Is there a way to associate the levels numerical value with its categorical value in a pandas data frame without changing it?
I know that I can just add another column but I was curious if there was such way to do this type of association so the dataframe will display the levels name "Beginner, Intermediate.." but if I want to use the numerical value for data analysis I can call the cell and it will recognise its numerical value.
CodePudding user response:
You can replace the values with replace method.

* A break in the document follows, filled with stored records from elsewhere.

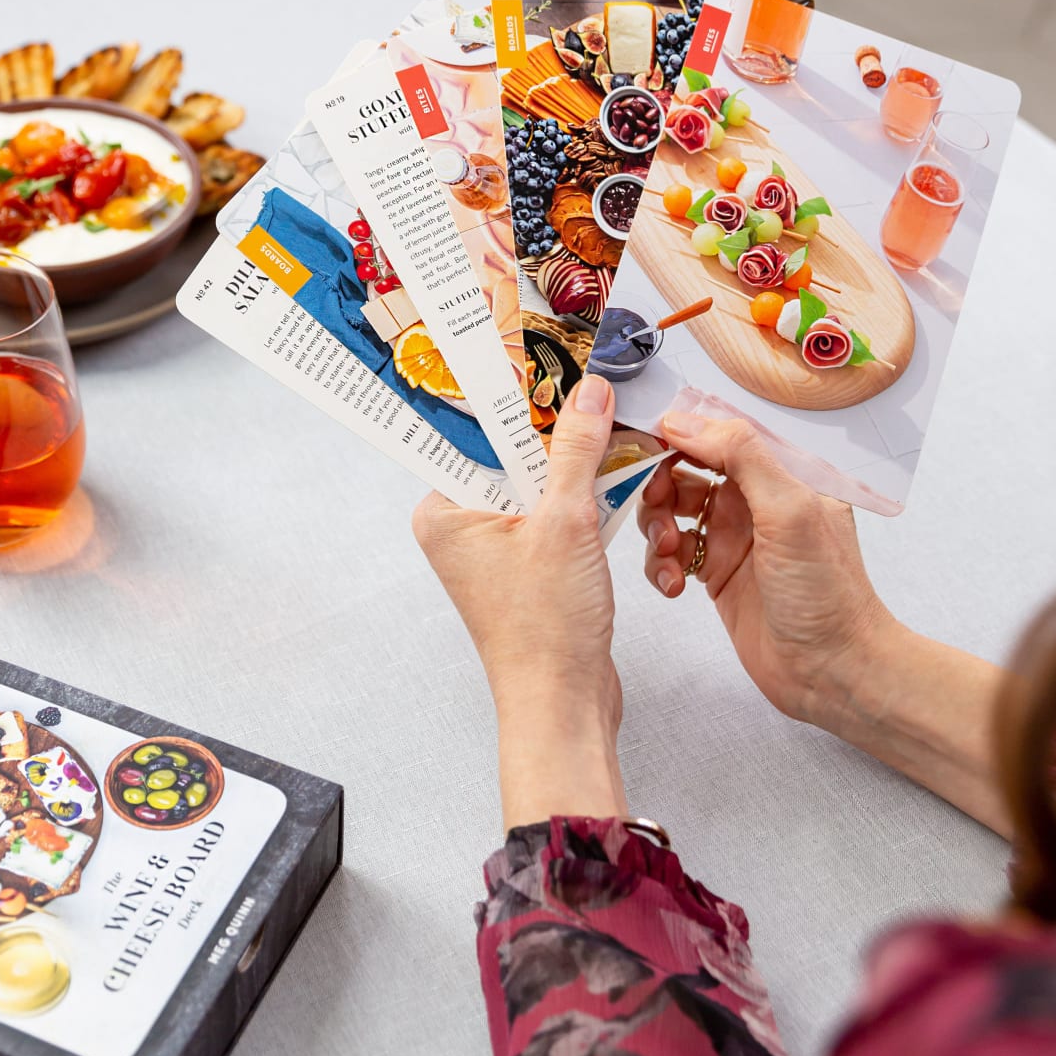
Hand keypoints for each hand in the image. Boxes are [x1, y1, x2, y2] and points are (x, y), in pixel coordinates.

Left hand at [413, 375, 625, 828]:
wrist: (564, 702)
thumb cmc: (545, 630)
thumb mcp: (566, 522)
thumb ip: (577, 449)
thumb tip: (590, 391)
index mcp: (443, 510)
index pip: (472, 430)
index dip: (512, 395)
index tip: (544, 353)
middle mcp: (459, 526)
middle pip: (509, 452)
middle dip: (553, 428)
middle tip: (591, 387)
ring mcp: (492, 547)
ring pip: (537, 481)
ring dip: (574, 464)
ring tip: (608, 428)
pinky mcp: (526, 565)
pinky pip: (552, 511)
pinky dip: (581, 498)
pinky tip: (611, 479)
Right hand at [639, 412, 894, 732]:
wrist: (832, 671)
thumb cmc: (828, 595)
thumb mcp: (790, 509)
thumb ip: (741, 456)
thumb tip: (688, 421)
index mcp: (780, 475)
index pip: (719, 435)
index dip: (679, 436)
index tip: (646, 445)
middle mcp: (753, 501)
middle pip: (685, 470)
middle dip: (659, 485)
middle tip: (656, 509)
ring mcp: (732, 539)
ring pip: (671, 512)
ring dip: (656, 527)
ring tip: (668, 552)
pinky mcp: (714, 575)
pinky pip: (669, 555)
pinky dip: (660, 565)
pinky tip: (673, 585)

df = pd.read_csv('my.csv')
# replacing values
df['Level'].replace(['beginner', 'intermediate', 'advanced', 'genius', 'insane' ],
[1, 4, 10, 20, 50], inplace=True)
But since you don't want to change the dataframe, you can just map the values and get copy of dataframe and perform your analysis.
# mapping values
dict_map = {"beginner":1,
"intermediate":4,
"advanced":10,
"genius":20,
"insane":50}
copy_df = df['Level'].map(dict_map)
CodePudding user response:
Create a dictionary and use the values in your analysis:
import numpy as np
import pandas as pd
num_dict = {'beginner': 1, 'intermediate': 4, 'advanced': 10, 'genius':20,
'insane': 50}
test_data = np.vstack([[key, 1, 3] for key in num_dict.keys()])
test_data
array([['beginner', '1', '3'],
['intermediate', '1', '3'],
['advanced', '1', '3'],
['genius', '1', '3'],
['insane', '1', '3']], dtype='<U21')
df = pd.DataFrame(test_data, columns=['wanted', 'e', 'i'], index=range(len(num_dict.keys())))
df
wanted | e | i | |
---|---|---|---|
0 | beginner | 1 | 3 |
1 | intermediate | 1 | 3 |
2 | advanced | 1 | 3 |
3 | genius | 1 | 3 |
4 | insane | 1 | 3 |
num_dict[df['wanted'][0]]
1
or use map()
to along the whole column...
df['wanted'].map(num_dict)
wanted | |
---|---|
0 | 1 |
1 | 4 |
2 | 10 |
3 | 20 |
4 | 50 |